Start of DATASET CONTENT
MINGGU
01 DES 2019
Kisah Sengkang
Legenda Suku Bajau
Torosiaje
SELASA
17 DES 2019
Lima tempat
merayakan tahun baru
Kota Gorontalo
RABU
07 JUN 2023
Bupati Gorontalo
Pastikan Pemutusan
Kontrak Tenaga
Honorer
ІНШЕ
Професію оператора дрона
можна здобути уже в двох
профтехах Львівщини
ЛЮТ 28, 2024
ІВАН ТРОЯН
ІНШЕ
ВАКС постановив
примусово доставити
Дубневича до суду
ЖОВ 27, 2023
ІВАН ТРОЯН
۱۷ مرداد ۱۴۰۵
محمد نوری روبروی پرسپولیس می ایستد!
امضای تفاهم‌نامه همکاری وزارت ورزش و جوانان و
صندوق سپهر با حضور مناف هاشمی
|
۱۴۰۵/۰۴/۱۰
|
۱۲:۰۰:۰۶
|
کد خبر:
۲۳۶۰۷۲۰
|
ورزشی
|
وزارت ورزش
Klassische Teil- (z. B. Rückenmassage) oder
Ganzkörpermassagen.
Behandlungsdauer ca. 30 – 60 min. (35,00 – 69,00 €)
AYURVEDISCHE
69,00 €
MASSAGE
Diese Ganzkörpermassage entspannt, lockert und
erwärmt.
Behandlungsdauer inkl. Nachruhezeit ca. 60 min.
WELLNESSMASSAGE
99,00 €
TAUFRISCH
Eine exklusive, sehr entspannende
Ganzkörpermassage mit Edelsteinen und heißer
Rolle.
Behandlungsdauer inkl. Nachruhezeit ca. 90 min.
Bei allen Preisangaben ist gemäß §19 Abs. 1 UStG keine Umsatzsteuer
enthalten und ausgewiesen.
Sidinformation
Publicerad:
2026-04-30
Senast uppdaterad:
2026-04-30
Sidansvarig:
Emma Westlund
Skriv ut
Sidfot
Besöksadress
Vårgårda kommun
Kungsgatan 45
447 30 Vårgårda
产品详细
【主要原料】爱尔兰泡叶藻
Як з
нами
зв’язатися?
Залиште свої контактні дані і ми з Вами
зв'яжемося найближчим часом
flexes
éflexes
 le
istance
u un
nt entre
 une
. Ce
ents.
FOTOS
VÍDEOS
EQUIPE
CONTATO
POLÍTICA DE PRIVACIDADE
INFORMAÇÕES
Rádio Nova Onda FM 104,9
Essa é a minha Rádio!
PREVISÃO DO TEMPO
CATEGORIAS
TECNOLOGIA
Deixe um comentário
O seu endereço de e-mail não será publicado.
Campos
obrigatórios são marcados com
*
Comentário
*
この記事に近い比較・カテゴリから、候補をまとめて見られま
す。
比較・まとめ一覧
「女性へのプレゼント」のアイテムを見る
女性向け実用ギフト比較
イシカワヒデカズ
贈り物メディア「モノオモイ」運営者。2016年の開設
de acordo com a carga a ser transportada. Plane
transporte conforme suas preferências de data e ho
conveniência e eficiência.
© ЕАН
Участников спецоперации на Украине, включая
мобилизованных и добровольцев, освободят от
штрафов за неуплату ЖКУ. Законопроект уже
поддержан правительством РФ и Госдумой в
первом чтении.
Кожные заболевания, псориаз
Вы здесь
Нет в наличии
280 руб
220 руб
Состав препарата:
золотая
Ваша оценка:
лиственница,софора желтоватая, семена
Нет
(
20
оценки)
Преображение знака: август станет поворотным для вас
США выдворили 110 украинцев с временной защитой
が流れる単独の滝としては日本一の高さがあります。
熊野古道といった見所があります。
End of DATASET CONTENT
**REQUIRED ACTION**
Update the records so that every instance of "Behandlungsdauer" reads "Dauer", and reproduce them in full with all other text left unchanged.

**RESULT BELOW**
MINGGU
01 DES 2019
Kisah Sengkang
Legenda Suku Bajau
Torosiaje
SELASA
17 DES 2019
Lima tempat
merayakan tahun baru
Kota Gorontalo
RABU
07 JUN 2023
Bupati Gorontalo
Pastikan Pemutusan
Kontrak Tenaga
Honorer
ІНШЕ
Професію оператора дрона
можна здобути уже в двох
профтехах Львівщини
ЛЮТ 28, 2024
ІВАН ТРОЯН
ІНШЕ
ВАКС постановив
примусово доставити
Дубневича до суду
ЖОВ 27, 2023
ІВАН ТРОЯН
۱۷ مرداد ۱۴۰۵
محمد نوری روبروی پرسپولیس می ایستد!
امضای تفاهم‌نامه همکاری وزارت ورزش و جوانان و
صندوق سپهر با حضور مناف هاشمی
|
۱۴۰۵/۰۴/۱۰
|
۱۲:۰۰:۰۶
|
کد خبر:
۲۳۶۰۷۲۰
|
ورزشی
|
وزارت ورزش
Klassische Teil- (z. B. Rückenmassage) oder
Ganzkörpermassagen.
Dauer ca. 30 – 60 min. (35,00 – 69,00 €)
AYURVEDISCHE
69,00 €
MASSAGE
Diese Ganzkörpermassage entspannt, lockert und
erwärmt.
Dauer inkl. Nachruhezeit ca. 60 min.
WELLNESSMASSAGE
99,00 €
TAUFRISCH
Eine exklusive, sehr entspannende
Ganzkörpermassage mit Edelsteinen und heißer
Rolle.
Dauer inkl. Nachruhezeit ca. 90 min.
Bei allen Preisangaben ist gemäß §19 Abs. 1 UStG keine Umsatzsteuer
enthalten und ausgewiesen.
Sidinformation
Publicerad:
2026-04-30
Senast uppdaterad:
2026-04-30
Sidansvarig:
Emma Westlund
Skriv ut
Sidfot
Besöksadress
Vårgårda kommun
Kungsgatan 45
447 30 Vårgårda
产品详细
【主要原料】爱尔兰泡叶藻
Як з
нами
зв’язатися?
Залиште свої контактні дані і ми з Вами
зв'яжемося найближчим часом
flexes
éflexes
 le
istance
u un
nt entre
 une
. Ce
ents.
FOTOS
VÍDEOS
EQUIPE
CONTATO
POLÍTICA DE PRIVACIDADE
INFORMAÇÕES
Rádio Nova Onda FM 104,9
Essa é a minha Rádio!
PREVISÃO DO TEMPO
CATEGORIAS
TECNOLOGIA
Deixe um comentário
O seu endereço de e-mail não será publicado.
Campos
obrigatórios são marcados com
*
Comentário
*
この記事に近い比較・カテゴリから、候補をまとめて見られま
す。
比較・まとめ一覧
「女性へのプレゼント」のアイテムを見る
女性向け実用ギフト比較
イシカワヒデカズ
贈り物メディア「モノオモイ」運営者。2016年の開設
de acordo com a carga a ser transportada. Plane
transporte conforme suas preferências de data e ho
conveniência e eficiência.
© ЕАН
Участников спецоперации на Украине, включая
мобилизованных и добровольцев, освободят от
штрафов за неуплату ЖКУ. Законопроект уже
поддержан правительством РФ и Госдумой в
первом чтении.
Кожные заболевания, псориаз
Вы здесь
Нет в наличии
280 руб
220 руб
Состав препарата:
золотая
Ваша оценка:
лиственница,софора желтоватая, семена
Нет
(
20
оценки)
Преображение знака: август станет поворотным для вас
США выдворили 110 украинцев с временной защитой
が流れる単独の滝としては日本一の高さがあります。
熊野古道といった見所があります。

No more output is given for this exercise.